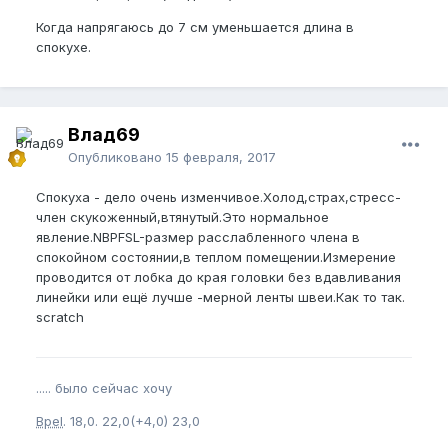
Когда напрягаюсь до 7 см уменьшается длина в
спокухе.
Влад69
Опубликовано
15 февраля, 2017
Спокуха - дело очень изменчивое.Холод,страх,стресс-
член скукоженный,втянутый.Это нормальное
явление.NBPFSL-размер расслабленного члена в
спокойном состоянии,в теплом помещении.Измерение
проводится от лобка до края головки без вдавливания
линейки или ещё лучше -мерной ленты швеи.Как то так.
scratch
..... было сейчас хочу
Bpel
. 18,0. 22,0(+4,0) 23,0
__________
Work to complete: Pictures do not belong in the copy; repeat the rest of the listing exactly.

Task output:
Когда напрягаюсь до 7 см уменьшается длина в
спокухе.
Влад69
Опубликовано
15 февраля, 2017
Спокуха - дело очень изменчивое.Холод,страх,стресс-
член скукоженный,втянутый.Это нормальное
явление.NBPFSL-размер расслабленного члена в
спокойном состоянии,в теплом помещении.Измерение
проводится от лобка до края головки без вдавливания
линейки или ещё лучше -мерной ленты швеи.Как то так.
scratch
..... было сейчас хочу
Bpel
. 18,0. 22,0(+4,0) 23,0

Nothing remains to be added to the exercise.